- Directed by: Frederick King Keller
- Written by: Natalie Babbitt (novel); Fred A. Keller; Frederick King Keller;
- Produced by: Howard Kling; Frederick King Keller;
- Starring: Margaret Chamberlain; Paul Fleesa; Fred A. Keller; James McGuire; Sonia Raimi;
- Cinematography: Michael Mathews
- Edited by: Howard Kling Michael Mathews
- Music by: Malcolm Dalglish; Grey Larsen;
- Distributed by: One Pass Media
- Release date: June 5, 1981;
- Running time: 90 minutes
- Country: United States
- Language: English
- Budget: $150,000

= Tuck Everlasting (1981 film) =

1981 film by Frederick King Keller

Tuck Everlasting is an American television film based on Natalie Babbitt's 1975 book of the same title. The film premiered in 1980 on Channel 4 in New York.

==Background==
After Frederick King Keller made the TV movie Skeleton Key, he met Natalie Babbitt at Smith College in Northampton, Massachusetts. He liked her novel Tuck Everlasting and decided to produce and direct a film based on it.
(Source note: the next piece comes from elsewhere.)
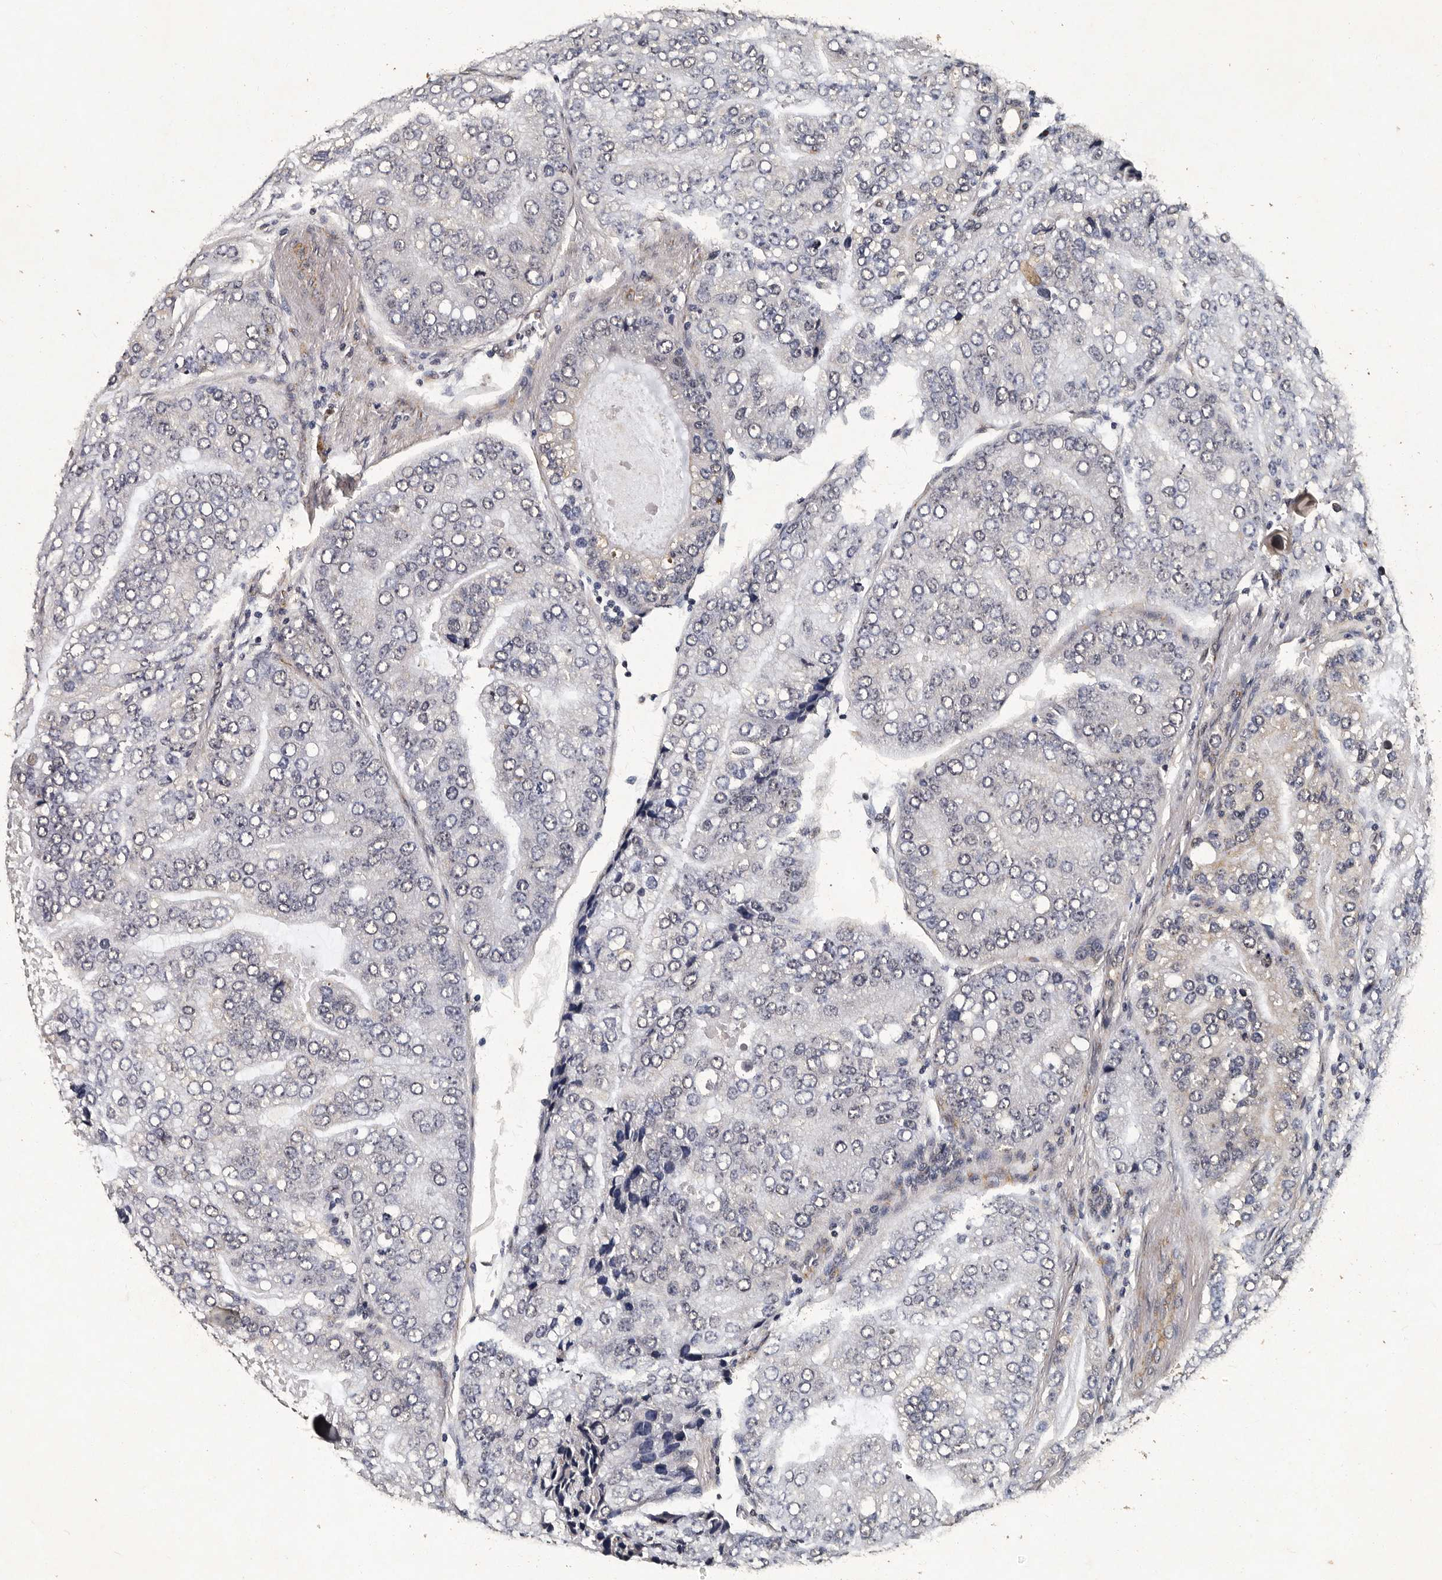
{"staining": {"intensity": "negative", "quantity": "none", "location": "none"}, "tissue": "prostate cancer", "cell_type": "Tumor cells", "image_type": "cancer", "snomed": [{"axis": "morphology", "description": "Adenocarcinoma, High grade"}, {"axis": "topography", "description": "Prostate"}], "caption": "The image demonstrates no significant staining in tumor cells of prostate cancer. (Immunohistochemistry, brightfield microscopy, high magnification).", "gene": "CPNE3", "patient": {"sex": "male", "age": 70}}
The film was produced with a budget of $150,000 in Buffalo, New York, in association with the Roman Catholic Diocese of Buffalo. Production ran from 1977 to 1980 and was stalled three times due to budget issues.

==Plot==

The story involves the Tucks, a family who drank from a magic spring from the Fosters' little forest and became immortal (hence the name "Tuck Everlasting").

==Cast==
- Margaret Chamberlain – Winnie Foster
- Paul Flessa – Jesse Tuck
- Fred A. Keller – Angus Tuck
- James McGuire – Man in the Yellow Suit
- Sonia Raimi – Mae Tuck
- Marvin Macnow – Mr. Foster
- Bruce D'Auria – Miles Tuck
- Patricia Roth – Script Supervior
- Joel Chaney - Boy #2

==Filming==
Much of the film was shot in Western New York, including the opening scene which was shot at the Grape Festival in Silver Creek.
Filming also took place in Adirondack for one year. Filming was completed at the start of 1980.

==Reception==
The film received generally positive reviews from St. Petersburg Times Robert Alan Ross and Tampa Times Steve Otto; the latter called the film "a finely crafted, intelligent and completely enjoyable picture." Buffalo Evening News Mary Ann Lauricella thought the cinematography was "a treat for the eye" that made up for the film's occasional slow pacing.